Repeat every line of the data exactly, but not the pictures.
Data section Block Start
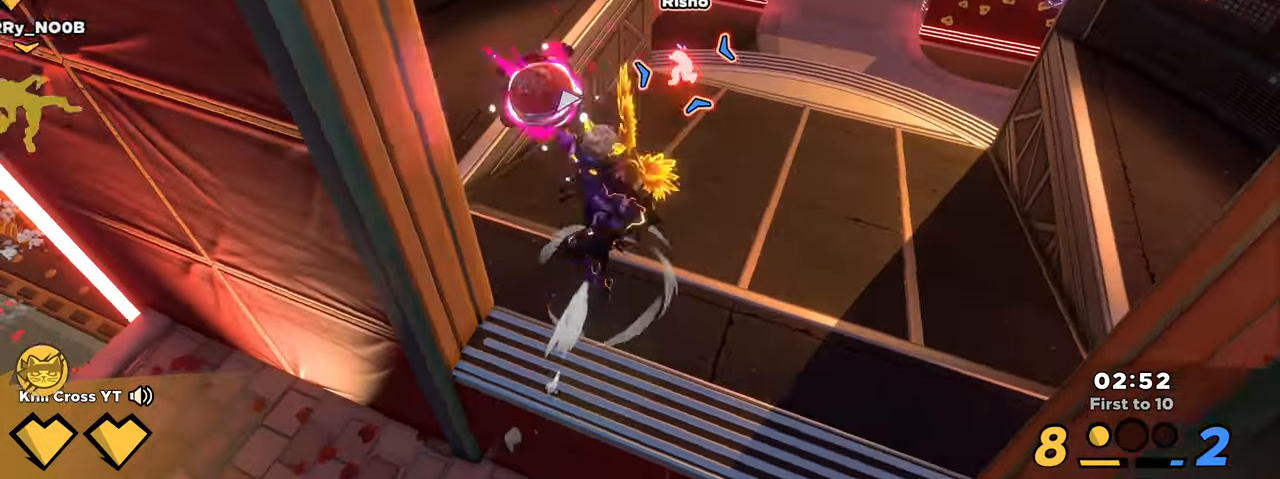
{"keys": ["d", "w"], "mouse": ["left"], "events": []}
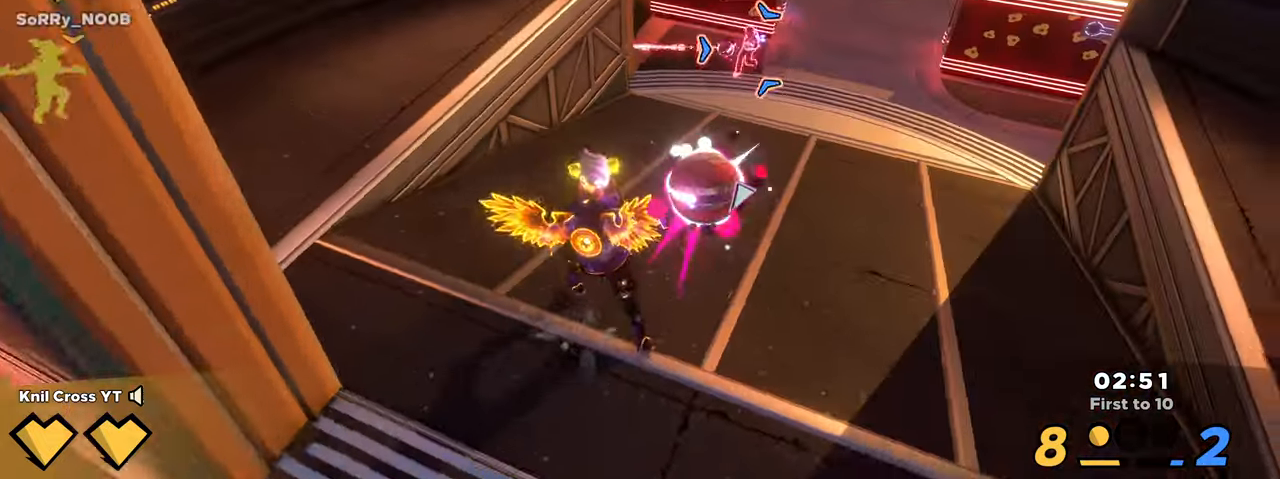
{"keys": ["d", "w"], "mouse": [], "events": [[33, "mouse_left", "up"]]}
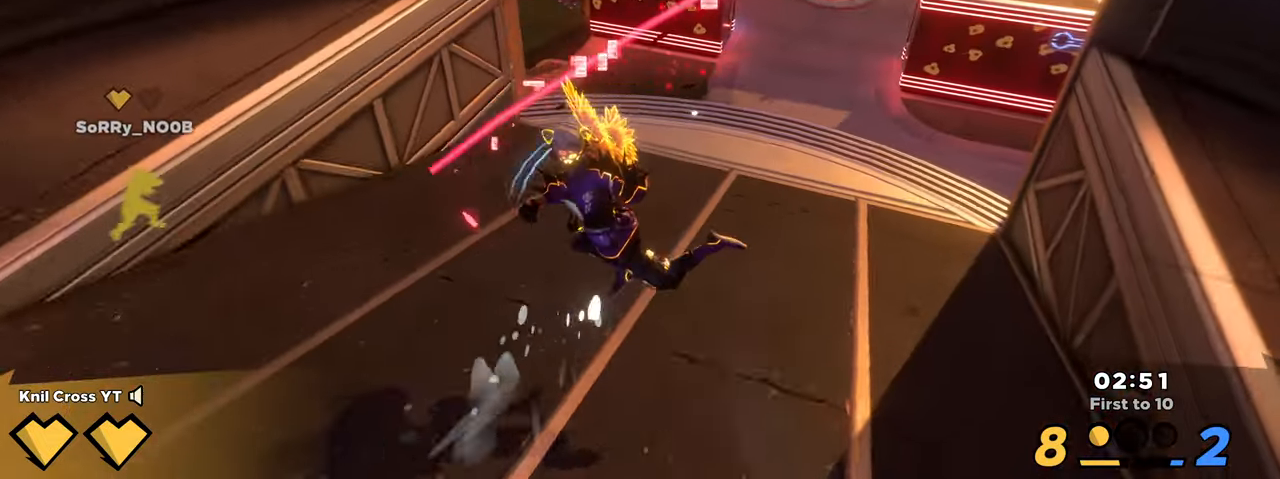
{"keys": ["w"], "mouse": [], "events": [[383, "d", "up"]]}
Data section Block End
Written response:
{"keys": ["d", "w"], "mouse": ["left"], "events": []}
{"keys": ["d", "w"], "mouse": [], "events": [[33, "mouse_left", "up"]]}
{"keys": ["w"], "mouse": [], "events": [[383, "d", "up"]]}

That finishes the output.